DOCUMENT EXCERPT →
---*---
CSF TCP Ports

[SaltedDog]

Hi Guys,

We are having some high load issues on our servers - and our server admin is not reachable. Whilst I was looking over some settings I noticed the below ports in CSF:

Allow outgoing TCP ports
20,21,212,25,26,53,80,110,143,443,465,587,993,995,1167,1194,2077,2078,2082,2083,2086,2087,2095,2096,2195,3128,3032,7777,10050,30000:30500,2795,49152:65534

Allow outgoing TCP ports
20,21,22,25,26,37,43,53,80,110,113,143,212,443,465,587,873,993,995,1167,2083,2086,2087,2089,2703,2929,3306,3307,8010:8050,8083,10050,45667

I know port access can vary - but can anybody flag anything that we potentially should remove from the above?

 

[cPanelWilliam]

Hello! There are several ports from the list you provided which do not appear to be used for cPanel/WHM services. You can consider removing the ports that aren't listed in the following article, however, I would recommend ensuring the ports aren't being used by another service before blocking them:

What ports should I open in my network firewall?

 

[ITHKBO]

I would advise if you still have access to the back-end to make use of the statistic displays that ConfigServer Firewall has build in to reduce potential culprits before closing any ports.
---*---
LISTED ENTRIES →
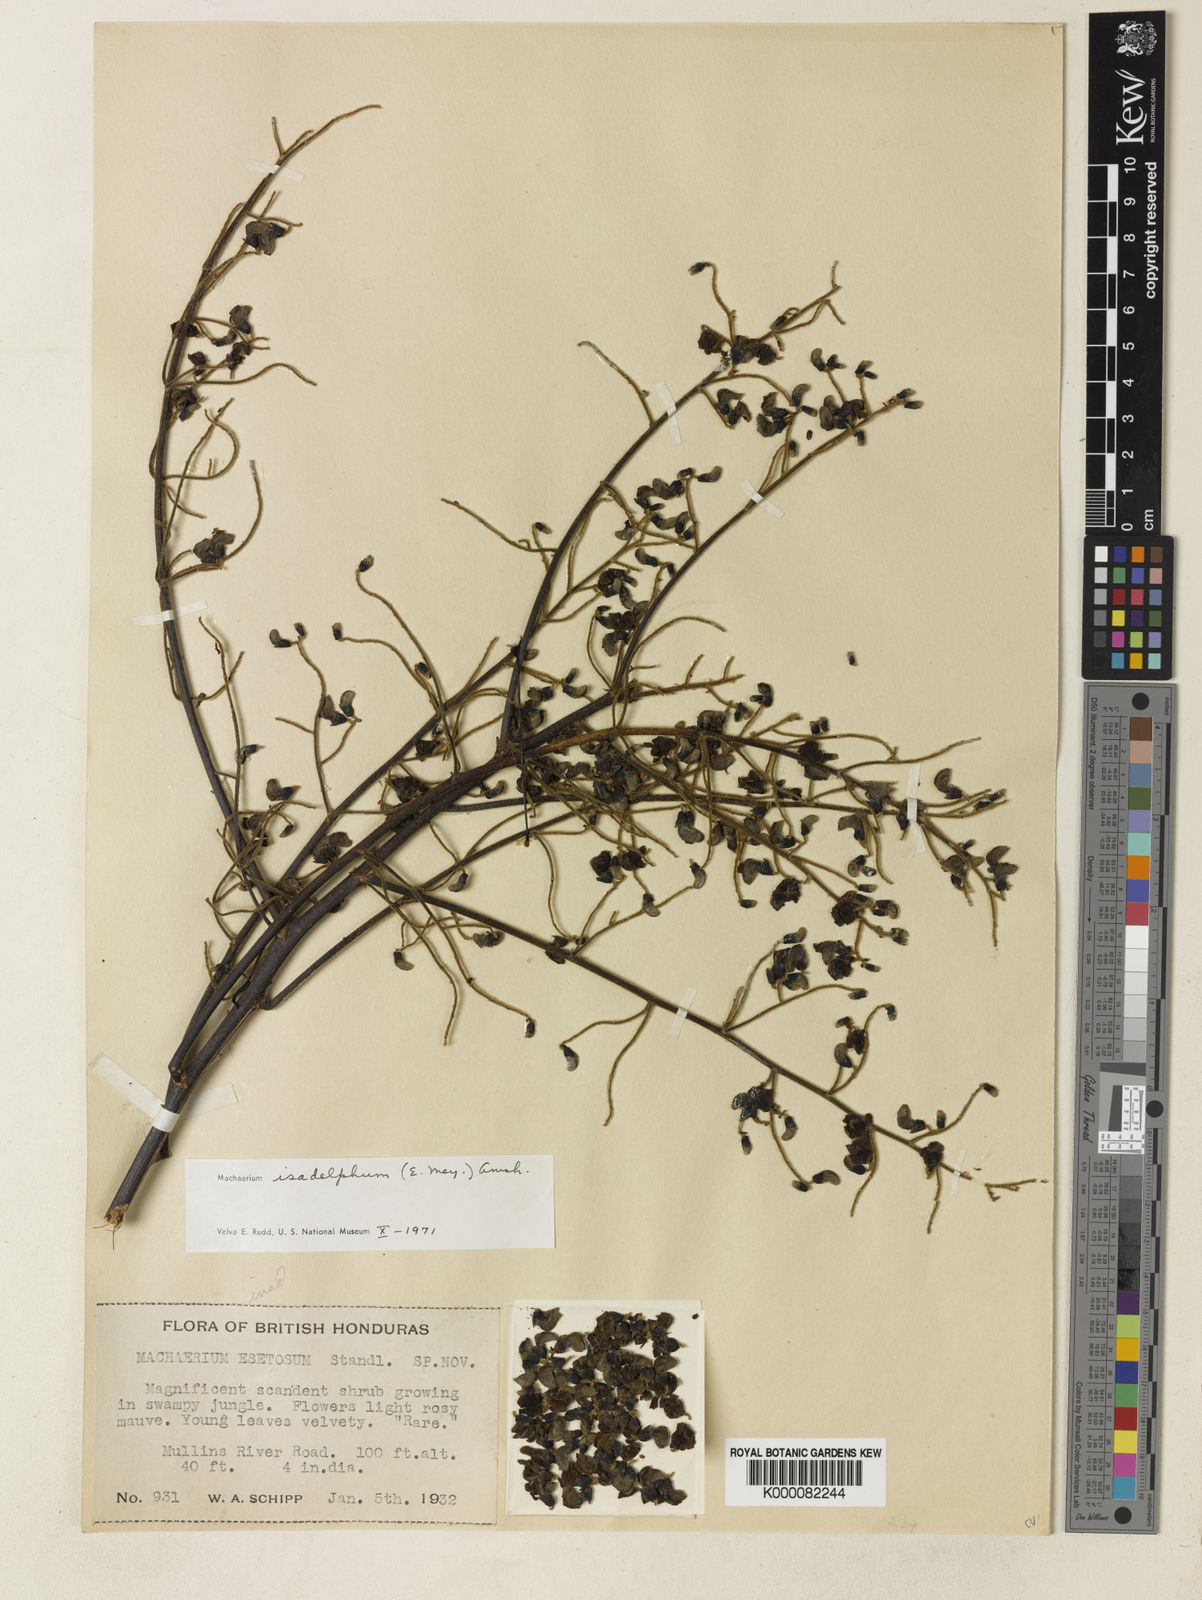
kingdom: Plantae
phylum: Tracheophyta
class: Magnoliopsida
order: Fabales
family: Fabaceae
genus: Machaerium
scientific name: Machaerium isadelphum
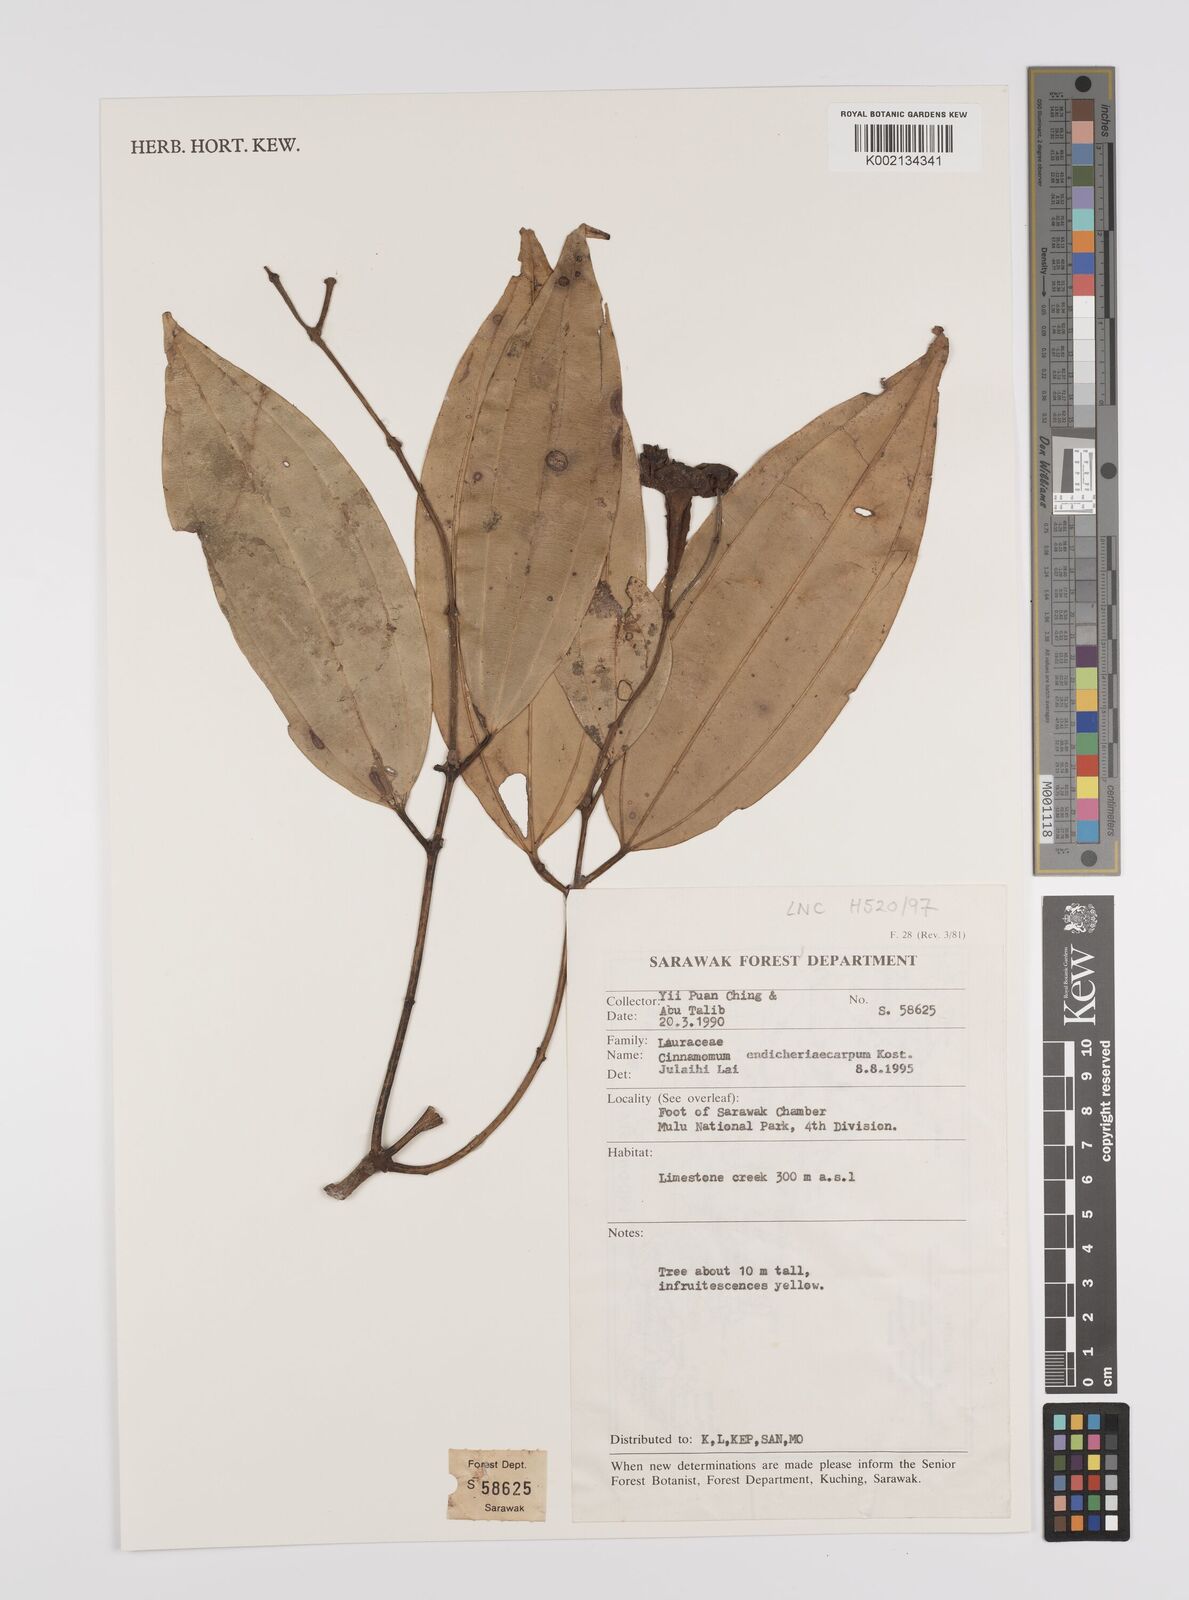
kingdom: Plantae
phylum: Tracheophyta
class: Magnoliopsida
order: Laurales
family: Lauraceae
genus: Cinnamomum
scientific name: Cinnamomum crassinervium
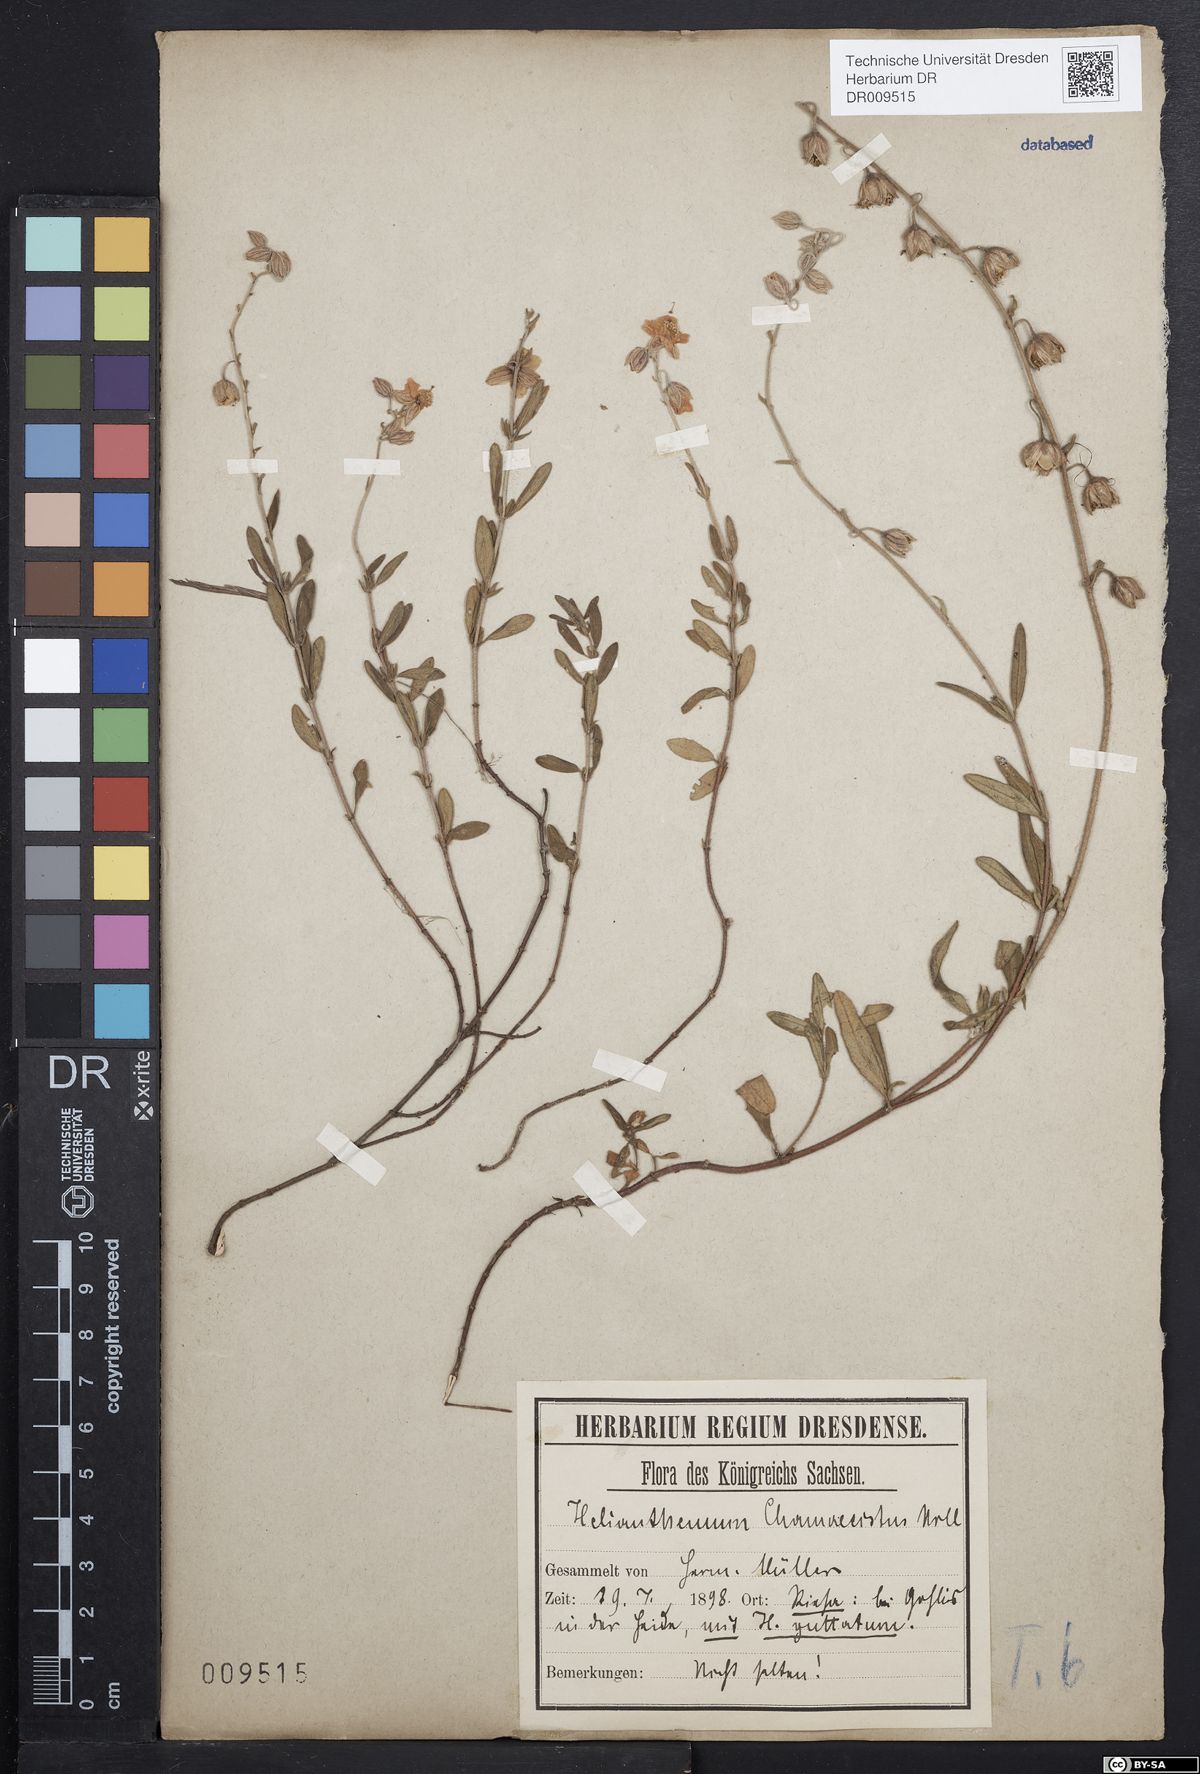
---*---
WORK INSTRUCTION 1 →
Copy the CSF ports thread from "[cPanelWilliam]" to "my network firewall?", changing "cPanel/WHM" to "cPanel and WHM".
WORK INSTRUCTION 2 →
In the CSF ports thread, what problem does the first poster report on their servers?

WRITTEN RESPONSE 1 →
[cPanelWilliam]

Hello! There are several ports from the list you provided which do not appear to be used for cPanel and WHM services. You can consider removing the ports that aren't listed in the following article, however, I would recommend ensuring the ports aren't being used by another service before blocking them:

What ports should I open in my network firewall?

WRITTEN RESPONSE 2 →
High load issues.